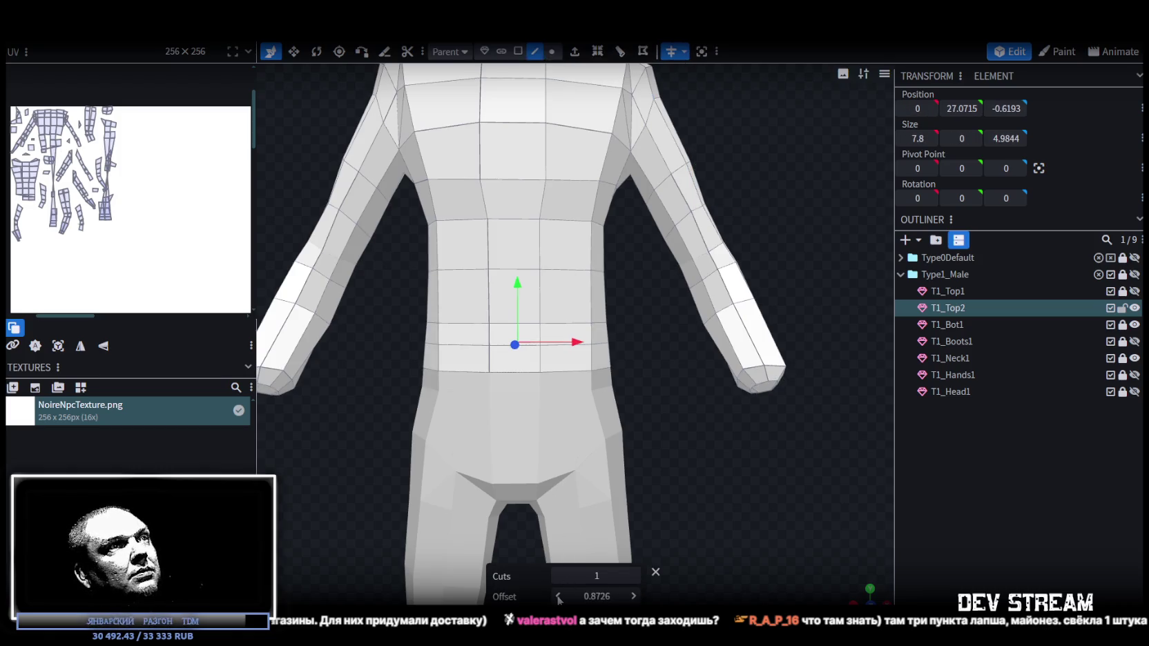
{"action": "left_click", "coordinate": [634, 596]}
{"action": "left_click", "coordinate": [633, 596]}
{"action": "left_click", "coordinate": [634, 595]}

• WORK TO BE COMPLETED
Without the pictures, retype all of the data above exactly.

• REPLY TO THE TASK
{"action": "left_click", "coordinate": [634, 596]}
{"action": "left_click", "coordinate": [633, 596]}
{"action": "left_click", "coordinate": [634, 595]}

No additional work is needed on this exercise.